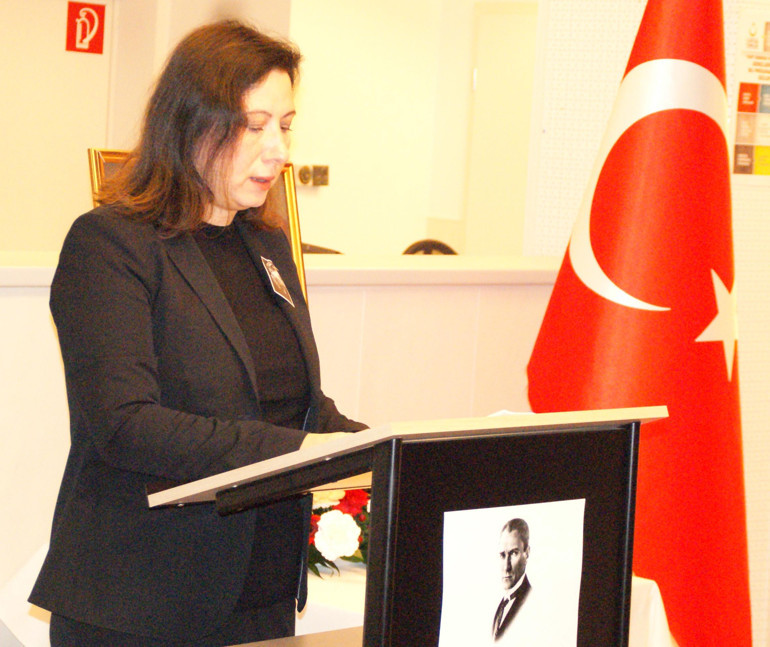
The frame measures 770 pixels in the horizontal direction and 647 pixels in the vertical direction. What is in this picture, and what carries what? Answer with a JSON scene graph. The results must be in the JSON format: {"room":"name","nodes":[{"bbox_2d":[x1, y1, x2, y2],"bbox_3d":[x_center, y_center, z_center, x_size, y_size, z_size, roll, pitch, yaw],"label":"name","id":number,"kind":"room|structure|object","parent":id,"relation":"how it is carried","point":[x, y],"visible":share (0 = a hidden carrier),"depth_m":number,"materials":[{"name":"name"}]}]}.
{"room":"event hall","nodes":[
{"label":"event hall","id":0,"kind":"room"},
{"bbox_2d":[0,0,525,261],"bbox_3d":[-0.940,-0.799,8.763,4.188,2.861,0.971,-1,6,-44],"label":"back wall","id":1,"kind":"structure","parent":0,"point":[354,236],"depth_m":9.31,"materials":[{"name":"beige paint"}]},
{"bbox_2d":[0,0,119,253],"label":"door","id":2,"kind":"structure","parent":1,"relation":"in","point":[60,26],"depth_m":8.99,"materials":[{"name":"paint"}]},
{"bbox_2d":[65,1,105,54],"bbox_3d":[-1.346,-1.337,9.095,0.175,0.244,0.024,-1,6,-44],"label":"fire extinguisher sign","id":3,"kind":"object","parent":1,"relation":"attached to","point":[82,37],"visible":0.98,"depth_m":9.09,"materials":[{"name":"red plastic"}]},
{"bbox_2d":[292,163,329,187],"bbox_3d":[-0.337,-0.676,9.153,0.185,0.100,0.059,-1,6,-44],"label":"wall socket","id":4,"kind":"object","parent":1,"relation":"attached to","point":[325,172],"visible":0.92,"depth_m":9.15,"materials":[{"name":"metal"}]},
{"bbox_2d":[464,1,538,257],"bbox_3d":[0.735,-0.465,9.684,0.114,2.032,0.863,-1,6,-44],"label":"door","id":5,"kind":"structure","parent":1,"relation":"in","point":[506,56],"depth_m":9.79,"materials":[{"name":"paint"}]},
{"bbox_2d":[0,254,568,629],"bbox_3d":[-1.030,0.473,4.592,4.309,1.170,0.333,-1,6,-44],"label":"partition wall","id":6,"kind":"structure","parent":0,"point":[329,296],"depth_m":5.17,"materials":[{"name":"paint"}]},
{"bbox_2d":[87,149,309,301],"bbox_3d":[-0.403,-0.065,4.631,0.543,0.657,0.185,-1,6,-44],"label":"picture frame","id":7,"kind":"object","parent":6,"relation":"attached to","point":[293,224],"visible":0.1,"depth_m":4.68,"materials":[{"name":"gold metal"}]},
{"bbox_2d":[526,0,769,646],"bbox_3d":[1.422,-0.307,5.531,0.684,2.951,1.883,-1,6,-44],"label":"right wall","id":8,"kind":"structure","parent":0,"point":[594,115],"depth_m":5.76,"materials":[{"name":"white paint"}]},
{"bbox_2d":[731,4,769,184],"bbox_3d":[1.101,-0.636,5.694,0.330,0.494,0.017,-1,6,-44],"label":"poster","id":9,"kind":"object","parent":8,"relation":"attached to","point":[742,91],"visible":0.97,"depth_m":5.63,"materials":[{"name":"paper"}]},
{"label":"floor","id":10,"kind":"structure","parent":0,"visible":0},
{"bbox_2d":[35,13,368,646],"bbox_3d":[-0.261,0.308,3.549,0.726,1.609,0.663,-1,6,-44],"label":"woman","id":11,"kind":"object","parent":10,"relation":"on","point":[239,138],"visible":0.93,"depth_m":3.35},
{"bbox_2d":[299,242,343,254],"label":"chair","id":12,"kind":"object","parent":10,"relation":"on","point":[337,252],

□ □ □ □ □ □ □

ACTIVITY: Omit every picture, then repeat the remaining data exactly as it appears above.

RESULT OF THIS TASK:
The frame measures 770 pixels in the horizontal direction and 647 pixels in the vertical direction. What is in this picture, and what carries what? Answer with a JSON scene graph. The results must be in the JSON format: {"room":"name","nodes":[{"bbox_2d":[x1, y1, x2, y2],"bbox_3d":[x_center, y_center, z_center, x_size, y_size, z_size, roll, pitch, yaw],"label":"name","id":number,"kind":"room|structure|object","parent":id,"relation":"how it is carried","point":[x, y],"visible":share (0 = a hidden carrier),"depth_m":number,"materials":[{"name":"name"}]}]}.
{"room":"event hall","nodes":[
{"label":"event hall","id":0,"kind":"room"},
{"bbox_2d":[0,0,525,261],"bbox_3d":[-0.940,-0.799,8.763,4.188,2.861,0.971,-1,6,-44],"label":"back wall","id":1,"kind":"structure","parent":0,"point":[354,236],"depth_m":9.31,"materials":[{"name":"beige paint"}]},
{"bbox_2d":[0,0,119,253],"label":"door","id":2,"kind":"structure","parent":1,"relation":"in","point":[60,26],"depth_m":8.99,"materials":[{"name":"paint"}]},
{"bbox_2d":[65,1,105,54],"bbox_3d":[-1.346,-1.337,9.095,0.175,0.244,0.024,-1,6,-44],"label":"fire extinguisher sign","id":3,"kind":"object","parent":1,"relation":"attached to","point":[82,37],"visible":0.98,"depth_m":9.09,"materials":[{"name":"red plastic"}]},
{"bbox_2d":[292,163,329,187],"bbox_3d":[-0.337,-0.676,9.153,0.185,0.100,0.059,-1,6,-44],"label":"wall socket","id":4,"kind":"object","parent":1,"relation":"attached to","point":[325,172],"visible":0.92,"depth_m":9.15,"materials":[{"name":"metal"}]},
{"bbox_2d":[464,1,538,257],"bbox_3d":[0.735,-0.465,9.684,0.114,2.032,0.863,-1,6,-44],"label":"door","id":5,"kind":"structure","parent":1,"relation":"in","point":[506,56],"depth_m":9.79,"materials":[{"name":"paint"}]},
{"bbox_2d":[0,254,568,629],"bbox_3d":[-1.030,0.473,4.592,4.309,1.170,0.333,-1,6,-44],"label":"partition wall","id":6,"kind":"structure","parent":0,"point":[329,296],"depth_m":5.17,"materials":[{"name":"paint"}]},
{"bbox_2d":[87,149,309,301],"bbox_3d":[-0.403,-0.065,4.631,0.543,0.657,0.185,-1,6,-44],"label":"picture frame","id":7,"kind":"object","parent":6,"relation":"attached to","point":[293,224],"visible":0.1,"depth_m":4.68,"materials":[{"name":"gold metal"}]},
{"bbox_2d":[526,0,769,646],"bbox_3d":[1.422,-0.307,5.531,0.684,2.951,1.883,-1,6,-44],"label":"right wall","id":8,"kind":"structure","parent":0,"point":[594,115],"depth_m":5.76,"materials":[{"name":"white paint"}]},
{"bbox_2d":[731,4,769,184],"bbox_3d":[1.101,-0.636,5.694,0.330,0.494,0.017,-1,6,-44],"label":"poster","id":9,"kind":"object","parent":8,"relation":"attached to","point":[742,91],"visible":0.97,"depth_m":5.63,"materials":[{"name":"paper"}]},
{"label":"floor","id":10,"kind":"structure","parent":0,"visible":0},
{"bbox_2d":[35,13,368,646],"bbox_3d":[-0.261,0.308,3.549,0.726,1.609,0.663,-1,6,-44],"label":"woman","id":11,"kind":"object","parent":10,"relation":"on","point":[239,138],"visible":0.93,"depth_m":3.35},
{"bbox_2d":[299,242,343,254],"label":"chair","id":12,"kind":"object","parent":10,"relation":"on","point":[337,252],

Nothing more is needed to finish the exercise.